§ WHAT YOU WILL DO:
In the records below, find the line holding "TOURAN TDI - 1.9" and the line holding "Dich um in den verschiedensten". Set down both, with every line between them, exactly.

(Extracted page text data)
====
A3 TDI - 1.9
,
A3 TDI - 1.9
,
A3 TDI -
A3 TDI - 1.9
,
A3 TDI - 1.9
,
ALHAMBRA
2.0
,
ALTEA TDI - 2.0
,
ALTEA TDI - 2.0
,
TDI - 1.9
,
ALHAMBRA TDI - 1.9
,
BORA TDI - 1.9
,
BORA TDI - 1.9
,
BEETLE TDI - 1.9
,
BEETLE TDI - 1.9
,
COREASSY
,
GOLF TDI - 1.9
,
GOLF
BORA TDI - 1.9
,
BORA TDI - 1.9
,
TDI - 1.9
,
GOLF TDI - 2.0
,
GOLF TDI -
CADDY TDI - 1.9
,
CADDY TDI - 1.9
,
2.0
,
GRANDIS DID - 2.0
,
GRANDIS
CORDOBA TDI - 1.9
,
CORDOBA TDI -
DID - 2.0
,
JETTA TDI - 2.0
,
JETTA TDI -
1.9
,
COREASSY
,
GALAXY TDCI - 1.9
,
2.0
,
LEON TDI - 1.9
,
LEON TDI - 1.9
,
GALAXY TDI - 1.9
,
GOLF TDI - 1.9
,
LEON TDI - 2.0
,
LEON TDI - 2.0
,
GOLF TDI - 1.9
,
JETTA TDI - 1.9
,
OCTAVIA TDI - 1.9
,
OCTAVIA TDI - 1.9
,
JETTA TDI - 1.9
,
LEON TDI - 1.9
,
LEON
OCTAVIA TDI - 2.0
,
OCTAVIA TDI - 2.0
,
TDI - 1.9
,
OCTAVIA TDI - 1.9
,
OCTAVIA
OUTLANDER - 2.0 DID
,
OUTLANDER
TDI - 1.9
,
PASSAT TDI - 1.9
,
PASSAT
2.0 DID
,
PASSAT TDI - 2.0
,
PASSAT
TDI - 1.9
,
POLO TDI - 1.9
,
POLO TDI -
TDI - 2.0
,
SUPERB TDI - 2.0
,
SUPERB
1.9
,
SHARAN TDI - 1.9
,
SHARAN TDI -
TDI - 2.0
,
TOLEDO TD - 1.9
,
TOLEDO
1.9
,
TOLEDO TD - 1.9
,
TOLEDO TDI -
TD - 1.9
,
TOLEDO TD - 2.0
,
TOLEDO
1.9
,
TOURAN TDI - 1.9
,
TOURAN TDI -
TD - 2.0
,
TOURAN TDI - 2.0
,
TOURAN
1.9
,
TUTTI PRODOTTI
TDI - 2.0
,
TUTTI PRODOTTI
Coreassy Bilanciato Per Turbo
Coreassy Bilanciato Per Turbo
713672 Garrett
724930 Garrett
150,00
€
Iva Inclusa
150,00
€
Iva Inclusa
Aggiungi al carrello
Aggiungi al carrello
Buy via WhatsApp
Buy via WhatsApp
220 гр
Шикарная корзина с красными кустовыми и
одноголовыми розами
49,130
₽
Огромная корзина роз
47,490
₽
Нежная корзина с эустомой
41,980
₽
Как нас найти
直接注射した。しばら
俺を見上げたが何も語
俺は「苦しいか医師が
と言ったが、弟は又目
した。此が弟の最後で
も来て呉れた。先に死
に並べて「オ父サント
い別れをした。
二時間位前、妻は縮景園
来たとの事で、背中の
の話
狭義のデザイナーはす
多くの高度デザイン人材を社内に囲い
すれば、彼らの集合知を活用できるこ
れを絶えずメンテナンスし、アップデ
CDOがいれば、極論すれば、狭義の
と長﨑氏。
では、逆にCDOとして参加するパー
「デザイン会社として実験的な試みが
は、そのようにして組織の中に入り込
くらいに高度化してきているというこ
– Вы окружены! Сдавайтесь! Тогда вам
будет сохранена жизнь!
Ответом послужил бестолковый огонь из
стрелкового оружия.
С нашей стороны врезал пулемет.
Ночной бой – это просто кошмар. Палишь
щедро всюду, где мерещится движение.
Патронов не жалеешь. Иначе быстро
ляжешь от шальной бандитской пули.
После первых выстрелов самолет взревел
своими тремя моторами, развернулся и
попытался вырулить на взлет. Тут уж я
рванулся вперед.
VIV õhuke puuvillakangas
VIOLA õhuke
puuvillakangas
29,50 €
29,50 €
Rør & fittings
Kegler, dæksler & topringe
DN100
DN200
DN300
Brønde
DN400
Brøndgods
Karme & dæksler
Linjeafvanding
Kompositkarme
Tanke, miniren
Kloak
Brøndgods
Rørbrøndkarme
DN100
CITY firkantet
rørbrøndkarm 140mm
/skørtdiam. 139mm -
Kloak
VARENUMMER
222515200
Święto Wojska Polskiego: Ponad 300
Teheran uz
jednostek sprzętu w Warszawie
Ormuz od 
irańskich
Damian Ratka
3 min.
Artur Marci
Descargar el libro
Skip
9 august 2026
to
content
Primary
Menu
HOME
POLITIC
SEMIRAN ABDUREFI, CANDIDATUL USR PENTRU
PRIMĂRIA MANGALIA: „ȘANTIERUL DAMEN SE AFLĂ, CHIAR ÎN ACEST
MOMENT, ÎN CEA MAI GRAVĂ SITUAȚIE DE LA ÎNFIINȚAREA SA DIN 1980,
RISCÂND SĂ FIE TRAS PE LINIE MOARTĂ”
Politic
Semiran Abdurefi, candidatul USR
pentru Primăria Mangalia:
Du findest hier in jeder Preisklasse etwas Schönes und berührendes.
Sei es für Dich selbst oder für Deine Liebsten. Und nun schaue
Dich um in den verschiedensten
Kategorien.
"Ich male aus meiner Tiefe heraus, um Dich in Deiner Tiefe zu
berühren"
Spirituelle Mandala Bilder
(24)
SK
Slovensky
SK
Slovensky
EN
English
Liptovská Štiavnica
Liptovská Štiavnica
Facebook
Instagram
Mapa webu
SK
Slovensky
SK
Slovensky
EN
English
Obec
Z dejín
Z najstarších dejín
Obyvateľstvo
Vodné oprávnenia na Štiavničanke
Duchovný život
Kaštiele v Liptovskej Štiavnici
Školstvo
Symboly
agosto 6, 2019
====
§ SOLUTION FOR THIS TASK:
TOURAN TDI - 1.9
,
TOURAN TDI -
TD - 2.0
,
TOURAN TDI - 2.0
,
TOURAN
1.9
,
TUTTI PRODOTTI
TDI - 2.0
,
TUTTI PRODOTTI
Coreassy Bilanciato Per Turbo
Coreassy Bilanciato Per Turbo
713672 Garrett
724930 Garrett
150,00
€
Iva Inclusa
150,00
€
Iva Inclusa
Aggiungi al carrello
Aggiungi al carrello
Buy via WhatsApp
Buy via WhatsApp
220 гр
Шикарная корзина с красными кустовыми и
одноголовыми розами
49,130
₽
Огромная корзина роз
47,490
₽
Нежная корзина с эустомой
41,980
₽
Как нас найти
直接注射した。しばら
俺を見上げたが何も語
俺は「苦しいか医師が
と言ったが、弟は又目
した。此が弟の最後で
も来て呉れた。先に死
に並べて「オ父サント
い別れをした。
二時間位前、妻は縮景園
来たとの事で、背中の
の話
狭義のデザイナーはす
多くの高度デザイン人材を社内に囲い
すれば、彼らの集合知を活用できるこ
れを絶えずメンテナンスし、アップデ
CDOがいれば、極論すれば、狭義の
と長﨑氏。
では、逆にCDOとして参加するパー
「デザイン会社として実験的な試みが
は、そのようにして組織の中に入り込
くらいに高度化してきているというこ
– Вы окружены! Сдавайтесь! Тогда вам
будет сохранена жизнь!
Ответом послужил бестолковый огонь из
стрелкового оружия.
С нашей стороны врезал пулемет.
Ночной бой – это просто кошмар. Палишь
щедро всюду, где мерещится движение.
Патронов не жалеешь. Иначе быстро
ляжешь от шальной бандитской пули.
После первых выстрелов самолет взревел
своими тремя моторами, развернулся и
попытался вырулить на взлет. Тут уж я
рванулся вперед.
VIV õhuke puuvillakangas
VIOLA õhuke
puuvillakangas
29,50 €
29,50 €
Rør & fittings
Kegler, dæksler & topringe
DN100
DN200
DN300
Brønde
DN400
Brøndgods
Karme & dæksler
Linjeafvanding
Kompositkarme
Tanke, miniren
Kloak
Brøndgods
Rørbrøndkarme
DN100
CITY firkantet
rørbrøndkarm 140mm
/skørtdiam. 139mm -
Kloak
VARENUMMER
222515200
Święto Wojska Polskiego: Ponad 300
Teheran uz
jednostek sprzętu w Warszawie
Ormuz od 
irańskich
Damian Ratka
3 min.
Artur Marci
Descargar el libro
Skip
9 august 2026
to
content
Primary
Menu
HOME
POLITIC
SEMIRAN ABDUREFI, CANDIDATUL USR PENTRU
PRIMĂRIA MANGALIA: „ȘANTIERUL DAMEN SE AFLĂ, CHIAR ÎN ACEST
MOMENT, ÎN CEA MAI GRAVĂ SITUAȚIE DE LA ÎNFIINȚAREA SA DIN 1980,
RISCÂND SĂ FIE TRAS PE LINIE MOARTĂ”
Politic
Semiran Abdurefi, candidatul USR
pentru Primăria Mangalia:
Du findest hier in jeder Preisklasse etwas Schönes und berührendes.
Sei es für Dich selbst oder für Deine Liebsten. Und nun schaue
Dich um in den verschiedensten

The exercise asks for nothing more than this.